El hombre moderno, con la sola excepción de quienes se dedican a observar el cielo, parece haber perdido la capacidad de identificar el movimiento relativo de las estrellas en la noche; y hoy parece inútil inclusive para identificar las más conspicuas constelaciones. La de Orión o del Cazador, por ejemplo -la que unos pocos han aprendido a reconocer por el curioso alineamiento de su cinturón o lo que algunos llaman ‘Las tres Marías’-, es uno de los racimos estelares más fáciles de identificar en el cielo, por su posición en el ecuador sideral. Sin embargo, y a pesar de que puede ser vista desde los dos hemisferios, pocos son los que logran identificarla y conocen el nombre de sus estrellas principales.

El Orión griego estaría emparentado con Osiris, el dios egipcio, el último -a su vez- de un linaje de dioses que habrían gobernado la tierra en condición de reyes. Osiris fue el Gran Cazador, quien no sucumbió ante las bestias predatorias ni ante los ejércitos enemigos, sino ante algo más bien doméstico: los celos de su propio hermano. Su nombre estaría relacionado con la inseminación pues ‘ourien’ significaría semen; por ello, hay autores como Jonathan Black que insinúan que aquello del ‘cinturón’ no es otra cosa que un eufemismo, pues en tiempos remotos se consideraba un falo que se alargaba con el progreso del año.

No de otra forma se entiende que la reaparición anual tanto de Orión, como de otro astro, Sirio -la estrella binaria más brillante que existe en el firmamento-, y que los egipcios relacionaban con la diosa Isis, e inclusive con el mismo Osiris, hubiese servido para presagiar las esperadas crecientes del Nilo. Por ello que a Osiris siempre se lo identificó como al dios de las cosechas y de la fertilidad.

Osiris es el equivalente a Dionisios, el dios heleno, y nunca es representado con ojos sino con una suerte de linterna en su frente, para simbolizar la conciencia y la más preponderante capacidad que tiene el hombre: la posibilidad de pensar.
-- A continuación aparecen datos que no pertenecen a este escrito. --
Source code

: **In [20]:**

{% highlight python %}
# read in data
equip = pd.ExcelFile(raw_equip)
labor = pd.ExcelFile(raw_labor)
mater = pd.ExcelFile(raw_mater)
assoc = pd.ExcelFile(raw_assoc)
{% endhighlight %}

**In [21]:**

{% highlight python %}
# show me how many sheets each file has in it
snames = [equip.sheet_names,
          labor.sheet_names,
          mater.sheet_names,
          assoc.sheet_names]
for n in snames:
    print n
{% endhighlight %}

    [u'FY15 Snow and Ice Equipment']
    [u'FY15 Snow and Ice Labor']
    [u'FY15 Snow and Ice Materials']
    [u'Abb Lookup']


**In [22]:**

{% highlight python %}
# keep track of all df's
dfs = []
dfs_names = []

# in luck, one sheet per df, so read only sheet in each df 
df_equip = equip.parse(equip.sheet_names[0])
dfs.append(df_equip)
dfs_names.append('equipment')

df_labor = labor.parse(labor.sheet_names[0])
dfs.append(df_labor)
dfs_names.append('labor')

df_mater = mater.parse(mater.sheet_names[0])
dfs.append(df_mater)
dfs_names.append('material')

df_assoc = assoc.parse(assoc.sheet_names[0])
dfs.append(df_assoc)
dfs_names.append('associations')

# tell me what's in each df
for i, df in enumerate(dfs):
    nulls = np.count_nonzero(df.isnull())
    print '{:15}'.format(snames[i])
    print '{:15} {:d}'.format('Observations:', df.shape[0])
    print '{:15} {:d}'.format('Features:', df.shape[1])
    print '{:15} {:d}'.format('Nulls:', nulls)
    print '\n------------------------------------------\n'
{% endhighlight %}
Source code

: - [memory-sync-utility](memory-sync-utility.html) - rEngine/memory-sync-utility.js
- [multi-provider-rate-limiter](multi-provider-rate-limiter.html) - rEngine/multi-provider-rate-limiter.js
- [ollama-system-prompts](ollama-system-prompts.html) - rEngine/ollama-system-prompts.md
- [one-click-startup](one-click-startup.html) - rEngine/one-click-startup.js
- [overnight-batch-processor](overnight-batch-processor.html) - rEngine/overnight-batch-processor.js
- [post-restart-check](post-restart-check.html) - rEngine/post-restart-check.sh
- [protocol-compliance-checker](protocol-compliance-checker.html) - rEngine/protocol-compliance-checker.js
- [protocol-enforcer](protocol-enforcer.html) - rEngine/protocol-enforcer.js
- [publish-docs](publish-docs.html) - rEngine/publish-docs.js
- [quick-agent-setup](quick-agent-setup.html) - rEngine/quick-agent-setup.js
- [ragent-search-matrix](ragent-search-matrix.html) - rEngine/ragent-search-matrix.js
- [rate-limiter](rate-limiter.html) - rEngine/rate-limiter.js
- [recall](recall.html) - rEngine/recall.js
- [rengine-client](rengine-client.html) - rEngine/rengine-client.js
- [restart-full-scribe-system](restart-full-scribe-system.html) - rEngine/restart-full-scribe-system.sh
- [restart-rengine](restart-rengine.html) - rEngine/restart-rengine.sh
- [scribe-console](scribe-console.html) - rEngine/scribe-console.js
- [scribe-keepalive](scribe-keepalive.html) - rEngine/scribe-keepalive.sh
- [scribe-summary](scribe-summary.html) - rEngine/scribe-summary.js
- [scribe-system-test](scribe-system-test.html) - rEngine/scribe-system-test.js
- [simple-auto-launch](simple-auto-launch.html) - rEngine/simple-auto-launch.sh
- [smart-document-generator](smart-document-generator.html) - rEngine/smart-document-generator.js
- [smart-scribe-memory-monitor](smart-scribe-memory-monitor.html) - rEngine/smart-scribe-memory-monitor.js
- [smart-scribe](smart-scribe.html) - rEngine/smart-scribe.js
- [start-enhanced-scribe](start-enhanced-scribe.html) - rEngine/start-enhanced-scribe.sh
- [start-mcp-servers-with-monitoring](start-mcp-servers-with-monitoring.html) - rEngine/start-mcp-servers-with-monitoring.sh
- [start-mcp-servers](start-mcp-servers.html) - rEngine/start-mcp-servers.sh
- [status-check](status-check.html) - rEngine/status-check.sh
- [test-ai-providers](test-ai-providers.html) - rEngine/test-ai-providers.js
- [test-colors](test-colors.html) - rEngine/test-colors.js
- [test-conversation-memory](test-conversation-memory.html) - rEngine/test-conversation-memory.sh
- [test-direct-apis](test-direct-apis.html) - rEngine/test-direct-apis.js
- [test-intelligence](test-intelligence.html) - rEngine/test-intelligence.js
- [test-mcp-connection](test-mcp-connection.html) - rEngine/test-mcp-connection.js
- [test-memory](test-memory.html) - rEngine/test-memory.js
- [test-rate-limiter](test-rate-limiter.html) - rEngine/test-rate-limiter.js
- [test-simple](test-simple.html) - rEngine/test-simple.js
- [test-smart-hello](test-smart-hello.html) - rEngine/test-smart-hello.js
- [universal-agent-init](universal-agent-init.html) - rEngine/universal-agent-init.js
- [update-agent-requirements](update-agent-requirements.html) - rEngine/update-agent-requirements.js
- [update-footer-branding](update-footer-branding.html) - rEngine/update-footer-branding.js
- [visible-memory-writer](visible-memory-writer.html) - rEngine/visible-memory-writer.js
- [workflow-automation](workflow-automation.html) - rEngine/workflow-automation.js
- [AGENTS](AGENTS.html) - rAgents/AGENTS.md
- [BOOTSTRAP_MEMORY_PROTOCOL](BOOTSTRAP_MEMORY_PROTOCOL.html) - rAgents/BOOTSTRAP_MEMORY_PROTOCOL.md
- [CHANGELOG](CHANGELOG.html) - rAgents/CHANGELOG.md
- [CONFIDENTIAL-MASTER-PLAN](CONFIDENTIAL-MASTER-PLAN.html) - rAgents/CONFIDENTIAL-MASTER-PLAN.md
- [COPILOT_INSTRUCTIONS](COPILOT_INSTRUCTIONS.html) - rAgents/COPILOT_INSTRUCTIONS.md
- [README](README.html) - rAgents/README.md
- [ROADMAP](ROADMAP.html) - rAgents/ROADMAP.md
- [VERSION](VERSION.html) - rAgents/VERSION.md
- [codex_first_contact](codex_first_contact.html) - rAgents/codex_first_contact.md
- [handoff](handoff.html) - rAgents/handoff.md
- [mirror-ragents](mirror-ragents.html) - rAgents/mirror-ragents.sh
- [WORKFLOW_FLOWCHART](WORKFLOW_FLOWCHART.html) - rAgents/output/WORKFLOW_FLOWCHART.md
La característica cenital de la vida humana es justamente dicha capacidad. Dios le habría entregado un cerebro al hombre en el Génesis para que tuviera la opción de meditar acerca de sí mismo, que eso y no otra cosa es la habilidad de pensar.

Cuando alzo la vista y contemplo a Orión en medio de la noche, descubro a Betelgeuse y a su estrella opuesta en diagonal, Rigel -la más brillante-, y a las otras dos que complementan el cuadrilátero: Bellatrix y Saiph. Observo la rectilínea posición de las tres Marías; y me lleno de modestia y de humildad de tan solo pensar que en esa aparente área reducida del espacio infinito, pueden hallarse soles que se encuentran a más de mil años luz de distancia, estrellas con una luminosidad casi medio millón de veces más radiantes que nuestro sol o con solo el tamaño de nuestro diminuto planeta, pero con tan alta densidad que la luz que irradian puede competir con el cercano astro que nos abriga y regala luz…

Alguna vez debo haber leído que un poco más abajo de lo que yo sigo creyendo que es el cinturón del cazador, se encuentra un enjambre de fabulosas estrellas cuya gravedad es tan intensa que ni siquiera la luz puede escapar de ellas. Son los llamados “agujeros negros”, cuerpos que por sí solos definen la inmensidad del espacio; y nos dan motivo para meditar en lo que la imagen de Orión-Osiris representa: nuestra maravillosa aptitud para pensar en la inmensidad!